How fast are current quantum computers?
The good news is that we weren’t at this stage yet. While 4,099 qubits doesn’t sound like much when we now have 64-core processors performing over 3 billion operations per second per core, it’s still more than the most powerful quantum computer of today. IBM’s Eagle, unveiled in late 2021, has just 127 qubits. Google’s Sycamore has only 53 qubits, China’s Jiuzhang University of Science and Technology has 76 cubits, and most quantum processors (QPUs) have fewer than 50 qubits. There are D-Wave quantum annealing processors with up to 5,760 qubits, but they require a limited number of possible outcomes and cannot perform the Shor’s algorithm needed to break the encryption.
However, development is progressing. Xanadu plans to launch a 216-qubit QPU called Borealis in 2022, and IBM aims to hit 433 qubits with Osprey by 2022, followed by 1,121 qubits with Condor in 2023. So while traditional encryption remains secure for now, it won’t. are much longer. For example, IBM’s roadmap targets 4,158 qubits by 2025, making it likely that 2,048-bit RSA can be cracked virtually in real time before 2030, the last year NIST originally thought would still be secure. You may not be able to go out and buy a quantum computer desktop computer by 2030 — D-Wave’s first commercially available quantum computer cost $15 million when it shipped in 2017. Prices will come down, but this will probably only be big companies and countries that will have QPUs in the coming years. However, not all of those countries will have our best interests at heart, so the danger is imminent.
Strengthening cybersecurity against quantum computing
Fortunately, there is time to prepare for the threat; for example, by using security products based on post-quantum cryptography. These products can protect your sensitive data today and future-proof it against attacks from quantum computers.
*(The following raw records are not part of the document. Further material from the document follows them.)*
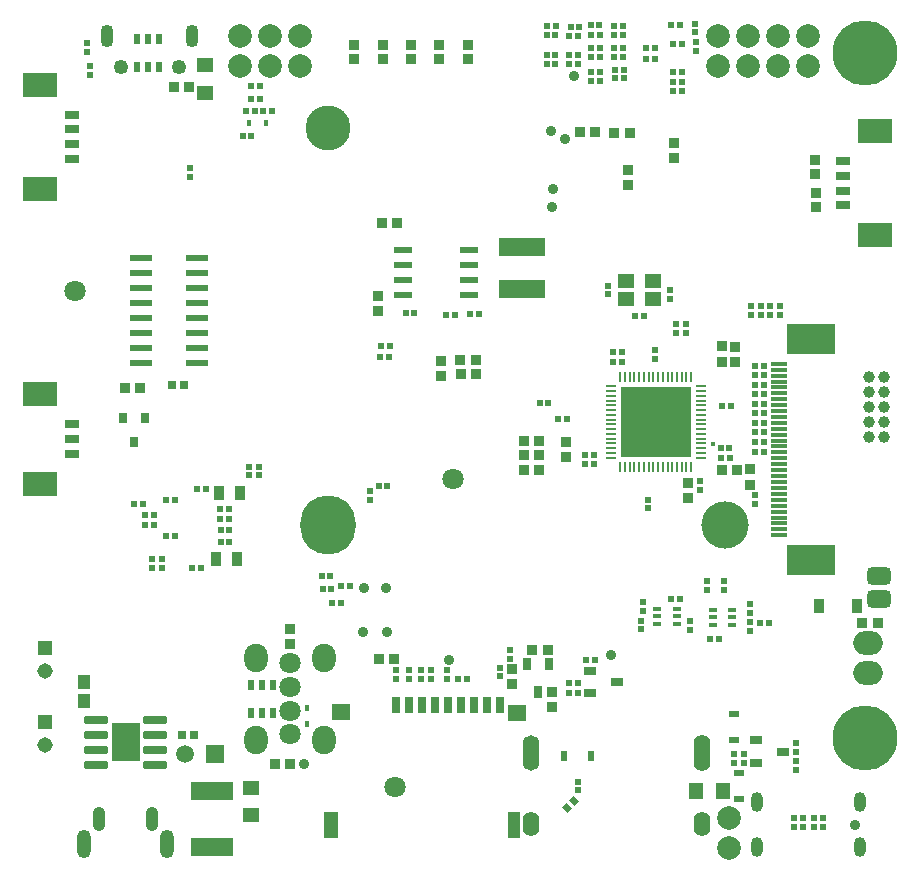
<source format=gbr>
%FSTAX23Y23*%
%MOIN*%
%SFA1B1*%

%IPPOS*%
%AMD62*
4,1,8,-0.010800,0.015700,-0.010800,-0.015700,-0.010800,-0.015700,0.010800,-0.015700,0.010800,-0.015700,0.010800,0.015700,0.010800,0.015700,-0.010800,0.015700,-0.010800,0.015700,0.0*
1,1,0.000000,-0.010800,0.015700*
1,1,0.000000,-0.010800,-0.015700*
1,1,0.000000,0.010800,-0.015700*
1,1,0.000000,0.010800,0.015700*
%
%AMD100*
4,1,8,-0.039400,0.014800,-0.039400,-0.014800,-0.024600,-0.029500,0.024600,-0.029500,0.039400,-0.014800,0.039400,0.014800,0.024600,0.029500,-0.024600,0.029500,-0.039400,0.014800,0.0*
1,1,0.029528,-0.024600,0.014800*
1,1,0.029528,-0.024600,-0.014800*
1,1,0.029528,0.024600,-0.014800*
1,1,0.029528,0.024600,0.014800*
%
%AMD107*
4,1,8,-0.035800,-0.011800,0.035800,-0.011800,0.038800,-0.008900,0.038800,0.008900,0.035800,0.011800,-0.035800,0.011800,-0.038800,0.008900,-0.038800,-0.008900,-0.035800,-0.011800,0.0*
1,1,0.005906,-0.035800,-0.008900*
1,1,0.005906,0.035800,-0.008900*
1,1,0.005906,0.035800,0.008900*
1,1,0.005906,-0.035800,0.008900*
%
%AMD127*
4,1,8,-0.112200,-0.118100,0.112200,-0.118100,0.118100,-0.112200,0.118100,0.112200,0.112200,0.118100,-0.112200,0.118100,-0.118100,0.112200,-0.118100,-0.112200,-0.112200,-0.118100,0.0*
1,1,0.011811,-0.112200,-0.112200*
1,1,0.011811,0.112200,-0.112200*
1,1,0.011811,0.112200,0.112200*
1,1,0.011811,-0.112200,0.112200*
%
%AMD129*
4,1,4,-0.016300,0.000700,0.000700,-0.016300,0.016300,-0.000700,-0.000700,0.016300,-0.016300,0.000700,0.0*
%
%ADD13R,0.031735X0.033788*%
%ADD14R,0.031496X0.035433*%
%ADD21R,0.033788X0.031735*%
%ADD22R,0.032000X0.037000*%
%ADD23R,0.118110X0.082677*%
%ADD29R,0.037000X0.032000*%
%ADD33C,0.035000*%
%ADD34R,0.022000X0.024000*%
%ADD36R,0.024000X0.022000*%
%ADD46R,0.057087X0.045275*%
%ADD58R,0.055118X0.011811*%
G04~CAMADD=62~8~0.0~0.0~315.0~216.5~0.0~0.0~15~0.0~0.0~0.0~0.0~0~0.0~0.0~0.0~0.0~0~0.0~0.0~0.0~90.0~216.0~314.0*
%ADD62D62*%
%ADD65R,0.015748X0.023622*%
%ADD66C,0.070866*%
%ADD67R,0.032677X0.024803*%
%ADD82O,0.047244X0.094488*%
%ADD83O,0.041339X0.082677*%
%ADD84C,0.059055*%
%ADD85R,0.059055X0.059055*%
%ADD86R,0.051496X0.051496*%
%ADD87C,0.051496*%
%ADD88O,0.078740X0.094488*%
%ADD89C,0.078740*%
%ADD90O,0.039370X0.066929*%
%ADD92C,0.216535*%
%ADD93O,0.043307X0.074803*%
%ADD94C,0.049212*%
%ADD95C,0.039370*%
%ADD96O,0.055118X0.118110*%
%ADD97O,0.055118X0.122047*%
%ADD98O,0.055118X0.082677*%
%ADD99C,0.070866*%
G04~CAMADD=100~8~0.0~0.0~590.6~787.4~147.6~0.0~15~0.0~0.0~0.0~0.0~0~0.0~0.0~0.0~0.0~0~0.0~0.0~0.0~90.0~788.0~591.0*
%ADD100D100*%
%ADD101O,0.098425X0.078740*%
%ADD104C,0.157480*%
%ADD105R,0.027559X0.025591*%
%ADD106R,0.095000X0.130000*%
G04~CAMADD=107~8~0.0~0.0~775.6~236.2~29.5~0.0~15~0.0~0.0~0.0~0.0~0~0.0~0.0~0.0~0.0~0~0.0~0.0~0.0~180.0~776.0~236.0*
%ADD107D107*%
%ADD108R,0.051181X0.031496*%
%ADD109R,0.039848X0.045596*%
%ADD110R,0.029921X0.028346*%
%ADD111R,0.141732X0.060000*%
%ADD112R,0.078000X0.022000*%
%ADD113R,0.059842X0.023622*%
%ADD114R,0.157000X0.059000*%
%ADD115R,0.035433X0.051181*%
%ADD116R,0.031496X0.015748*%
%ADD117R,0.039370X0.086614*%
%ADD118R,0.047244X0.086614*%
%ADD119R,0.062992X0.055118*%
%ADD120R,0.027559X0.055118*%
%ADD121R,0.045275X0.057087*%
%ADD122R,0.041339X0.025591*%
%ADD123R,0.024803X0.032677*%
%ADD124R,0.035827X0.048031*%
%ADD125O,0.007874X0.039370*%
%ADD126O,0.039370X0.007874*%
G04~CAMADD=127~8~0.0~0.0~2362.2~2362.2~59.1~0.0~15~0.0~0.0~0.0~0.0~0~0.0~0.0~0.0~0.0~0~0.0~0.0~0.0~180.0~2362.0~2362.0*
%ADD127D127*%
%ADD128R,0.161417X0.098425*%
G04~CAMADD=129~9~0.0~0.0~240.0~220.0~0.0~0.0~0~0.0~0.0~0.0~0.0~0~0.0~0.0~0.0~0.0~0~0.0~0.0~0.0~135.0~326.0~325.0*
%ADD129D129*%
%ADD130R,0.015748X0.018898*%
%ADD131R,0.025591X0.041339*%
%ADD132R,0.055118X0.045275*%
%ADD133C,0.015000*%
%ADD136O,0.185039X0.196850*%
%ADD137C,0.149606*%
%LNx98_carrier_v1r2_12082022_pads_bot-1*%
%LPD*%
G54D13*
X00409Y01592D03*
X00362D03*
G54D14*
X00354Y01491D03*
X00428D03*
X00391Y01412D03*
G54D21*
X01219Y02686D03*
Y02733D03*
X01314Y02686D03*
Y02733D03*
X02665Y02242D03*
Y02195D03*
X02661Y02305D03*
Y02352D03*
X01503Y02733D03*
Y02686D03*
X01408Y02733D03*
Y02686D03*
X01125Y02733D03*
Y02686D03*
G54D22*
X01267Y02141D03*
X01216D03*
X01479Y01638D03*
X0153D03*
X01478Y01684D03*
X01529D03*
X01207Y00688D03*
X01258D03*
X00524Y02595D03*
X00575Y02595D03*
X01928Y02443D03*
X01877D03*
X01992Y02441D03*
X02043D03*
X01718Y00718D03*
X01769D03*
X0169Y01318D03*
X01741D03*
X0169Y01414D03*
X01741D03*
X0169Y01366D03*
X01741D03*
X02402Y01318D03*
X02351D03*
X00859Y00336D03*
X0091D03*
X02818Y00809D03*
X02869D03*
G54D23*
X02861Y021D03*
Y02448D03*
X00076Y02602D03*
Y02254D03*
X00076Y01272D03*
Y01571D03*
G54D29*
X01415Y01681D03*
Y0163D03*
X01205Y01848D03*
Y01899D03*
X01784Y00527D03*
Y00578D03*
X01832Y01411D03*
Y0136D03*
X02444Y0132D03*
Y01269D03*
X02238Y01274D03*
Y01223D03*
X02349Y0173D03*
Y01678D03*
X01651Y00654D03*
Y00603D03*
X02394Y01729D03*
Y01678D03*
X0091Y00789D03*
Y00738D03*
X02037Y02268D03*
X02037Y02319D03*
X02191Y02409D03*
Y02357D03*
G54D33*
X01157Y00924D03*
X02794Y00134D03*
X01786Y02255D03*
X01781Y02447D03*
X01231Y00925D03*
X01233Y00777D03*
X01154Y00778D03*
X01785Y02194D03*
X01828Y02422D03*
X01439Y00685D03*
X01979Y007D03*
X00958Y00337D03*
X01858Y02632D03*
G54D34*
X0154Y01838D03*
X0151D03*
X01214Y01732D03*
X01243D03*
X01296Y0184D03*
X01325D03*
X01211Y01693D03*
X01241D03*
X0143Y01835D03*
X01459D03*
X01019Y00922D03*
X01048D03*
X00427Y01133D03*
X00457D03*
Y01169D03*
X00427D03*
X00421Y01204D03*
X00391D03*
X00613Y00991D03*
X00583D03*
X00601Y01254D03*
X00631D03*
X00707Y01153D03*
X00678D03*
X00707Y01186D03*
X00678D03*
X00708Y01118D03*
X00679D03*
X00708Y01078D03*
X00679D03*
X00527Y01099D03*
X00498D03*
X00527Y01217D03*
X00498D03*
X00849Y02514D03*
X00819D03*
X00782Y02432D03*
X00753D03*
X02686Y00127D03*
X02656D03*
X01501Y00622D03*
X01472D03*
X0246Y01379D03*
X0249D03*
X02018Y01679D03*
X01988D03*
X01743Y0154D03*
X01772D03*
X01894Y01336D03*
X01924D03*
X0238Y01531D03*
X02351D03*
X01894Y01367D03*
X01924D03*
X02506Y00808D03*
X02477D03*
X01045Y00963D03*
X01016D03*
X01081Y00932D03*
X01111D03*
X01049Y00875D03*
X01079Y00875D03*
X01206Y01265D03*
X01235D03*
X0209Y01832D03*
X0206D03*
X0246Y01665D03*
X0249D03*
X02346Y01356D03*
X02376D03*
X02375Y0139D03*
X02346D03*
X01842Y00574D03*
X01871D03*
X01872Y00607D03*
X01842D03*
X01898Y00683D03*
X01927D03*
X02339Y00755D03*
X0231D03*
X0218Y00888D03*
X0221D03*
X02686Y00158D03*
X02656D03*
X02591D03*
X0262D03*
Y00127D03*
X02591D03*
X01875Y02795D03*
X01846D03*
X01795Y02702D03*
X01766D03*
X0187Y02764D03*
X01841D03*
X01795Y02671D03*
X01766D03*
X01944Y02644D03*
X01914D03*
X0202Y02694D03*
X0199D03*
X01944Y02725D03*
X01914D03*
X01944Y02613D03*
X01914D03*
X0202Y02725D03*
X0199D03*
X01944Y02694D03*
X01914D03*
X02217Y02644D03*
X02187D03*
X02128Y02724D03*
X02098D03*
X02211Y02801D03*
X02182D03*
X01796Y02798D03*
X01766D03*
X0202D03*
X0199D03*
X02217Y02739D03*
X02188D03*
X01795Y02767D03*
X01766D03*
X0202D03*
X0199D03*
X02128Y02689D03*
X02098D03*
X02216Y02581D03*
X02187D03*
X01944Y02767D03*
X01914D03*
X01913Y02802D03*
X01942D03*
X02217Y02612D03*
X02187D03*
X00779Y02555D03*
X00809D03*
X00779Y02596D03*
X00809D03*
X00764Y02514D03*
X00794D03*
X0246Y01634D03*
X0249D03*
X0246Y01602D03*
X0249D03*
X0246Y0157D03*
X0249D03*
X0246Y01538D03*
X0249D03*
X0246Y01507D03*
X0249D03*
X0246Y01475D03*
X0249D03*
X0246Y01444D03*
X0249D03*
X0246Y01411D03*
X0249D03*
X01841Y02702D03*
X0187D03*
X01841Y02671D03*
X0187D03*
X01834Y01489D03*
X01804D03*
X02017Y01711D03*
X01988D03*
G54D36*
X00245Y02663D03*
Y02634D03*
X02447Y01835D03*
Y01864D03*
X02511D03*
Y01835D03*
X02543Y01864D03*
Y01835D03*
X02479Y01864D03*
Y01835D03*
X0045Y0099D03*
Y0102D03*
X00485Y0099D03*
Y0102D03*
X00577Y02295D03*
Y02324D03*
X02425Y0034D03*
Y0037D03*
X0239D03*
Y0034D03*
X01611Y0063D03*
Y00659D03*
X01434Y00621D03*
Y0065D03*
X02176Y01917D03*
Y01887D03*
X01972Y01932D03*
Y01903D03*
X02126Y01717D03*
Y01687D03*
X02278Y01251D03*
Y0128D03*
X02229Y01805D03*
Y01775D03*
X02301Y00947D03*
Y00918D03*
X01176Y01218D03*
Y01248D03*
X01645Y00688D03*
Y00717D03*
X01307Y0065D03*
Y00621D03*
X01263Y0065D03*
Y00621D03*
X01348Y0065D03*
Y00621D03*
X0138D03*
Y0065D03*
X02462Y01234D03*
Y01205D03*
X02443Y0087D03*
Y00841D03*
X02358Y00947D03*
Y00918D03*
X02443Y00781D03*
Y0081D03*
X02081Y00786D03*
Y00815D03*
X02244Y00814D03*
Y00785D03*
X02198Y01775D03*
Y01805D03*
X02086Y00876D03*
Y00846D03*
X02596Y00347D03*
Y00317D03*
Y00379D03*
Y00408D03*
X00806Y013D03*
Y01329D03*
X00773Y013D03*
Y01329D03*
X01993Y02623D03*
Y02652D03*
X02024Y02623D03*
Y02652D03*
X0226Y02805D03*
Y02776D03*
X02265Y02745D03*
Y02715D03*
X00234Y0274D03*
Y0271D03*
X02105Y01219D03*
Y0119D03*
X01872Y00279D03*
Y0025D03*
G54D46*
X00626Y02575D03*
Y02666D03*
X00781Y00259D03*
Y00168D03*
G54D58*
X02542Y0114D03*
Y0112D03*
Y01159D03*
Y01179D03*
Y01219D03*
Y01199D03*
Y01337D03*
Y01317D03*
Y01356D03*
X02542Y01671D03*
X02542Y01612D03*
Y01553D03*
Y01494D03*
Y01435D03*
Y01376D03*
Y011D03*
Y01258D03*
Y01238D03*
Y01278D03*
Y01297D03*
Y01652D03*
Y01632D03*
Y01593D03*
Y01573D03*
Y01533D03*
Y01514D03*
Y01474D03*
Y01455D03*
Y01415D03*
Y01396D03*
G54D62*
X00436Y02661D03*
Y02754D03*
X00474Y02661D03*
X00399D03*
Y02754D03*
X00474D03*
X00817Y00601D03*
Y00508D03*
X00855D03*
Y00601D03*
X0078Y00508D03*
Y00601D03*
G54D65*
X00773Y02473D03*
X00829D03*
G54D66*
X00193Y01913D03*
X01454Y01286D03*
X0126Y0026D03*
G54D67*
X02408Y00308D03*
Y00221D03*
X0239Y00417D03*
Y00504D03*
G54D82*
X00224Y00072D03*
X005D03*
G54D83*
X00275Y00154D03*
X0045D03*
G54D84*
X00561Y0037D03*
G54D85*
X00661Y0037D03*
G54D86*
X00094Y00479D03*
X00093Y00725D03*
G54D87*
X00094Y00401D03*
X00093Y00647D03*
G54D88*
X00796Y00417D03*
X01024D03*
Y00692D03*
X00796D03*
G54D89*
X02374Y00157D03*
Y00057D03*
X02637Y02764D03*
X02537D03*
X02437D03*
X02337D03*
Y02664D03*
X02437D03*
X02537D03*
X02637D03*
X00944Y02764D03*
X00844D03*
X00744D03*
Y02664D03*
X00844D03*
X00944D03*
G54D90*
X02468Y00062D03*
X02809Y00062D03*
Y00212D03*
X02468D03*
G54D92*
X02828Y02708D03*
Y00425D03*
G54D93*
X00584Y02765D03*
X00301D03*
G54D94*
X00346Y02661D03*
X00539D03*
G54D95*
X0289Y01528D03*
Y01478D03*
X0284D03*
Y01428D03*
Y01528D03*
Y01578D03*
X0289Y01428D03*
Y01578D03*
X0284Y01628D03*
X0289D03*
G54D96*
X01713Y00375D03*
G54D97*
X02283Y00375D03*
G54D98*
X02283Y00139D03*
X01713D03*
G54D99*
X0091Y00437D03*
Y00515D03*
Y00594D03*
Y00673D03*
G54D100*
X02875Y00887D03*
Y00965D03*
G54D101*
X02837Y0064D03*
Y0074D03*
G54D104*
X02361Y01133D03*
G54D105*
X00552Y00435D03*
X00589D03*
G54D106*
X00363Y0041D03*
G54D107*
X00265Y00485D03*
Y00335D03*
X0046D03*
Y00385D03*
Y00435D03*
Y00485D03*
X00265Y00385D03*
Y00435D03*
G54D108*
X02753Y02348D03*
Y02298D03*
Y02249D03*
Y022D03*
X00184Y02354D03*
Y02404D03*
Y02453D03*
Y02502D03*
X00185Y0147D03*
Y01421D03*
Y01372D03*
G54D109*
X00223Y00612D03*
Y00547D03*
G54D110*
X00517Y01601D03*
X00556D03*
G54D111*
X00649Y00247D03*
Y00062D03*
G54D112*
X006Y01675D03*
Y01725D03*
Y01775D03*
Y01825D03*
Y01875D03*
Y01925D03*
Y01975D03*
Y02025D03*
X00414D03*
Y01975D03*
Y01925D03*
Y01875D03*
Y01825D03*
Y01775D03*
Y01725D03*
Y01675D03*
G54D113*
X01507Y02001D03*
Y02051D03*
Y01951D03*
X01286Y02051D03*
Y01951D03*
X01507Y01901D03*
X01286D03*
Y02001D03*
G54D114*
X01685Y0192D03*
Y02061D03*
G54D115*
X00673Y0124D03*
X00744D03*
X00734Y01022D03*
X00663D03*
G54D116*
X02135Y00804D03*
Y0083D03*
Y00855D03*
X02201Y00804D03*
Y0083D03*
Y00855D03*
X02385Y00851D03*
Y00826D03*
Y008D03*
X02319Y00851D03*
Y00826D03*
Y008D03*
G54D117*
X01657Y00133D03*
G54D118*
X01047Y00133D03*
G54D119*
X01082Y00511D03*
X01667Y00507D03*
G54D120*
X01263Y00535D03*
X01307D03*
X0135D03*
X01393D03*
X01436D03*
X0148D03*
X01523D03*
X01566D03*
X0161D03*
G54D121*
X02263Y00249D03*
X02354D03*
G54D122*
X02465Y00341D03*
X02555Y00379D03*
X02465Y00416D03*
X02Y00611D03*
X0191Y00648D03*
Y00573D03*
G54D123*
X01913Y00365D03*
X01825D03*
G54D124*
X02674Y00865D03*
X02802D03*
G54D125*
X022Y01328D03*
X02216D03*
X02137Y01627D03*
X02232Y01328D03*
X02027Y01627D03*
X02058D03*
X02106Y01328D03*
X02169Y01627D03*
X02153D03*
X02184D03*
X02247D03*
X02232D03*
X022D03*
X02216D03*
X02027Y01328D03*
X02043D03*
X02074D03*
X0209D03*
X02121D03*
X02137D03*
X02169D03*
X02184D03*
X0209Y01627D03*
X02074D03*
X02011Y01328D03*
Y01627D03*
X02043D03*
X02153Y01328D03*
X02058D03*
X02247D03*
X02106Y01627D03*
X02121D03*
G54D126*
X02279Y01359D03*
Y01375D03*
X0198Y01359D03*
X02279Y01533D03*
X0198Y01485D03*
Y01375D03*
X02279Y01407D03*
X0198Y01391D03*
X02279Y01438D03*
Y01422D03*
Y0147D03*
Y01454D03*
Y01564D03*
Y01548D03*
Y01596D03*
Y0158D03*
Y01501D03*
Y01485D03*
X0198Y01422D03*
Y01438D03*
Y01517D03*
Y01533D03*
Y01548D03*
Y01564D03*
Y0158D03*
Y01596D03*
Y01454D03*
Y0147D03*
X02279Y01391D03*
X0198Y01407D03*
Y01501D03*
X02279Y01517D03*
G54D127*
X02129Y01477D03*
G54D128*
X02647Y01755D03*
Y01016D03*
G54D129*
X01835Y00192D03*
X01856Y00213D03*
G54D130*
X00967Y00524D03*
Y00472D03*
G54D131*
X01774Y0067D03*
X01736Y00579D03*
X01699Y0067D03*
G54D132*
X02032Y01949D03*
X02119Y01886D03*
X02032D03*
X02119Y01949D03*
G54D133*
X02319Y01405D03*
G54D136*
X01038Y01133D03*
G54D137*
X01038Y02456D03*
M02*
</source>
Current coding algorithms use either integer factorization, discrete logarithms, or discrete logarithms with elliptic curves, all of which can be beaten by Shor’s algorithm using a quantum computer. Post-quantum cryptography is switching to alternative approaches that are not vulnerable to quantum computing. Research is still in its infancy and based on six primary methods, but products using the technology are already emerging. An example is QST-VPN (opens in new tab), based on the OpenVPN library but with post-quantum secure algorithms that protect user data. The server software is delivered via the AWS cloud, with clients for Windows, macOS and a wide variety of Linux distributions, giving businesses the opportunity to start strengthening their security now, rather than after the quantum horse crashes.
Quantum computing has enormous potential to revolutionize the speed at which we can perform calculations. Like any new technological development, this has both good and bad consequences. But now that we know what cybersecurity has in store – in the not-too-distant future – we can at least prepare so that the beneficial potential of quantum computing takes precedence over its more nefarious possibilities.